PROBLEM TO SOLVE:
A verbatim copy of every entry is required. Produce it now.

ENTRIES SHOWN:
=-=-=-=-=

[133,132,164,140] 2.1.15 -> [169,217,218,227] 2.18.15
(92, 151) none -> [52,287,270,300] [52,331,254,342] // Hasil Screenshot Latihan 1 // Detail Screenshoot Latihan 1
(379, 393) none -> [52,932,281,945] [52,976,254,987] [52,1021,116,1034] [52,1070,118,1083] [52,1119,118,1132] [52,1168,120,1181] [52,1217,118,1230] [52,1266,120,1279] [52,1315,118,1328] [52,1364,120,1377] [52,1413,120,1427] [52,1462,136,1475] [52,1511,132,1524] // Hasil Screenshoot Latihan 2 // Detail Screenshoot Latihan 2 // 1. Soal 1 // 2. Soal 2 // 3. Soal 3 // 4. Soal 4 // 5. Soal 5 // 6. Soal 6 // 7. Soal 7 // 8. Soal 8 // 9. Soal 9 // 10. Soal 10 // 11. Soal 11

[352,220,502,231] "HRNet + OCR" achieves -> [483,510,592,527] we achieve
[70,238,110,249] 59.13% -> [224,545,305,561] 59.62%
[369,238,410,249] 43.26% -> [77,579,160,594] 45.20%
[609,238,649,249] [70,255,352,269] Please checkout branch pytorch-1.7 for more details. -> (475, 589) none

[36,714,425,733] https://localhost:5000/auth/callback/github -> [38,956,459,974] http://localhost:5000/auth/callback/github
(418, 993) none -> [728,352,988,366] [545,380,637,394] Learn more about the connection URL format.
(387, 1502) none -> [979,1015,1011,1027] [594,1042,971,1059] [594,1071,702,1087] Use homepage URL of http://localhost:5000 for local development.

=-=-=-=-=

ANSWER FOR THIS EXERCISE:
[133,132,164,140] 2.1.15 -> [169,217,218,227] 2.18.15
(92, 151) none -> [52,287,270,300] [52,331,254,342] // Hasil Screenshot Latihan 1 // Detail Screenshoot Latihan 1
(379, 393) none -> [52,932,281,945] [52,976,254,987] [52,1021,116,1034] [52,1070,118,1083] [52,1119,118,1132] [52,1168,120,1181] [52,1217,118,1230] [52,1266,120,1279] [52,1315,118,1328] [52,1364,120,1377] [52,1413,120,1427] [52,1462,136,1475] [52,1511,132,1524] // Hasil Screenshoot Latihan 2 // Detail Screenshoot Latihan 2 // 1. Soal 1 // 2. Soal 2 // 3. Soal 3 // 4. Soal 4 // 5. Soal 5 // 6. Soal 6 // 7. Soal 7 // 8. Soal 8 // 9. Soal 9 // 10. Soal 10 // 11. Soal 11

[352,220,502,231] "HRNet + OCR" achieves -> [483,510,592,527] we achieve
[70,238,110,249] 59.13% -> [224,545,305,561] 59.62%
[369,238,410,249] 43.26% -> [77,579,160,594] 45.20%
[609,238,649,249] [70,255,352,269] Please checkout branch pytorch-1.7 for more details. -> (475, 589) none

[36,714,425,733] https://localhost:5000/auth/callback/github -> [38,956,459,974] http://localhost:5000/auth/callback/github
(418, 993) none -> [728,352,988,366] [545,380,637,394] Learn more about the connection URL format.
(387, 1502) none -> [979,1015,1011,1027] [594,1042,971,1059] [594,1071,702,1087] Use homepage URL of http://localhost:5000 for local development.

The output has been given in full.